CAB will surely give a push to an opposition front against the BJP. Secondly, regional allies of the BJP and some regional parties which even supported the CAB in Parliament are uncomfortable with the new citizen law. There seems to be a divide within the JD(U) on this issue. Akali Dal too is under pressure from its core Sikh constituency to step back from the BJP and TRS leader KC Rao has already distanced himself from CAB while his party supported the BJP on Article 370 and other issues inside Parliament. So, the BJP may lose its regional allies in the long run if not now.
Almost the entire East and Northeastern India is already up in arms against CAB. Mamata has declared a war against the new citizenship laws and already won the by-polls in Bengal. Assam and northeastern states are on the streets furiously opposing the law. The BJP’s Assam ally, AGP, has been split down the middle with its student wing hitting the street against CAB. Nationally speaking, the Bill has seeds of ethnically dividing the country which may have serious long-term repercussions. Both the northeastern, eastern and southern regions have serious reservations about such a law that gives supremacy to the Centre over the states on a sensitive issue like citizenship.
“The BJP may not realise the threat it has posed to national integration now.

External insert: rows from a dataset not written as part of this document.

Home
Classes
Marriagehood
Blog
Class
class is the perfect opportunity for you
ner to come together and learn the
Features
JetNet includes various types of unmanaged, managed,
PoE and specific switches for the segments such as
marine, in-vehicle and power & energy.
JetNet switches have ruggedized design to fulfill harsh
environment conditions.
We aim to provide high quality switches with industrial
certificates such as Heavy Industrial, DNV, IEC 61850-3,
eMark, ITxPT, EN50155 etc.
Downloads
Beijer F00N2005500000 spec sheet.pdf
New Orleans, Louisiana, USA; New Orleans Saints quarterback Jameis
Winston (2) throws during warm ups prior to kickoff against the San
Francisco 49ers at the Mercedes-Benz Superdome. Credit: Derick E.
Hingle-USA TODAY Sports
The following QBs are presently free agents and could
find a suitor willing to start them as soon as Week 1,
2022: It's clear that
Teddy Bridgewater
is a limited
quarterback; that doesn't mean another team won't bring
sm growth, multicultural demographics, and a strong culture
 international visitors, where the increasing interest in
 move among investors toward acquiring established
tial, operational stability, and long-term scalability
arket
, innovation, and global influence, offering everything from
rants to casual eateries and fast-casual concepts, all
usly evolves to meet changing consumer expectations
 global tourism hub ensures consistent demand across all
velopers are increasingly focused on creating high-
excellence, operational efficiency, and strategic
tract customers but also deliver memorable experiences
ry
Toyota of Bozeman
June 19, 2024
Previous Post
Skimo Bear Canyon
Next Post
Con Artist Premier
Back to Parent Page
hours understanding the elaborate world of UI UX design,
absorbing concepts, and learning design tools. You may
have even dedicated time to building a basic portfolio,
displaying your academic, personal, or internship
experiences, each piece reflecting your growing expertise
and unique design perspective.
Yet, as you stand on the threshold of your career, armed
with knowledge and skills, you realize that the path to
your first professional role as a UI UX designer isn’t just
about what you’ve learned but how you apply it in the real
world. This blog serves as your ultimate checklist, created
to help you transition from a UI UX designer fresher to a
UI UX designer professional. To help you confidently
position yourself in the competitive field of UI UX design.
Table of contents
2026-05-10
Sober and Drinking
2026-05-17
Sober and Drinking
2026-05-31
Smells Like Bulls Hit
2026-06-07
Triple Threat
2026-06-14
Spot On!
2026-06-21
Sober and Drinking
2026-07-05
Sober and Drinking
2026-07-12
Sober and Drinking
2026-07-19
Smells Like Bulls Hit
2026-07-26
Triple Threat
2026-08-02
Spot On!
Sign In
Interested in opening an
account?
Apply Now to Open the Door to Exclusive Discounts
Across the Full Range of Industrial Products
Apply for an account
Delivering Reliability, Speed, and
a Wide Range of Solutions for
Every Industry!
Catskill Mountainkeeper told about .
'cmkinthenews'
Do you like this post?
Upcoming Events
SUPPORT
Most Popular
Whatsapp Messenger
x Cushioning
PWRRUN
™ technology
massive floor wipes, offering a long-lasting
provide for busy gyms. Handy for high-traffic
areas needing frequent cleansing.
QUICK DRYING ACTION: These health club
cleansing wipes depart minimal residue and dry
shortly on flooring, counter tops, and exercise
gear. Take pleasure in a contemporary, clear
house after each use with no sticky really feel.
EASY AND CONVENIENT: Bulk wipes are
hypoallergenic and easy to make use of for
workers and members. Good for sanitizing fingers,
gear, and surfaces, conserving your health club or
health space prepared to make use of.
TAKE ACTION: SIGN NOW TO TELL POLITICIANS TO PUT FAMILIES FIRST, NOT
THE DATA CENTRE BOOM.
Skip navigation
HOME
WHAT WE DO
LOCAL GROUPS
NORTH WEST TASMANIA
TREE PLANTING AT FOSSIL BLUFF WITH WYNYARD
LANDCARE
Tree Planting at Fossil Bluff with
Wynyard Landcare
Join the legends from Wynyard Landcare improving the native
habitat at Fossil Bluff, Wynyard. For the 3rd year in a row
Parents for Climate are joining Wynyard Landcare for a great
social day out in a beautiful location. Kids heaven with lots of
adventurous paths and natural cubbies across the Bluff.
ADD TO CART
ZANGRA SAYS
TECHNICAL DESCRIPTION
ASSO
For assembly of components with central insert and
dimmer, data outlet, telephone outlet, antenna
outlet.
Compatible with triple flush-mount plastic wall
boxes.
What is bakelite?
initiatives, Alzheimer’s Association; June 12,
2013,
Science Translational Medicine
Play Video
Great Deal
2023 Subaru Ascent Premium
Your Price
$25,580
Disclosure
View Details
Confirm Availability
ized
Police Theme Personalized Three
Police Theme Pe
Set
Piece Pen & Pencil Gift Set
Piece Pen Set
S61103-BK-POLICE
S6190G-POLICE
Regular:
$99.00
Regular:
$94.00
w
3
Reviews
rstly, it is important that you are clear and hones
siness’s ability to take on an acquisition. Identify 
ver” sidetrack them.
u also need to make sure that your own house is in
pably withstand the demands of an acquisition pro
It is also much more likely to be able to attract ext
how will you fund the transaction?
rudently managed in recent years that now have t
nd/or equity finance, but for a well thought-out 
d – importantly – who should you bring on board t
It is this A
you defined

It will soon see a disturbed Northeast on this issue,” points out a Tripura MP. Reports have come in that Army has been deployed in Tripura and that thousands of paramilitary jawans are being flown into Assam from Kashmir.
Well, Amit Shah may have managed to push new citizenship laws through Parliament, bringing India closer to the RSS dream of a Hindu Rashtra. But the Modi-Shah team has opened up a pandora’s box. What course Indian politics will take from now is anyone’s guess at this stage. But CAB has surely pushed India into a dangerous political course from which a course correction will be an uphill task.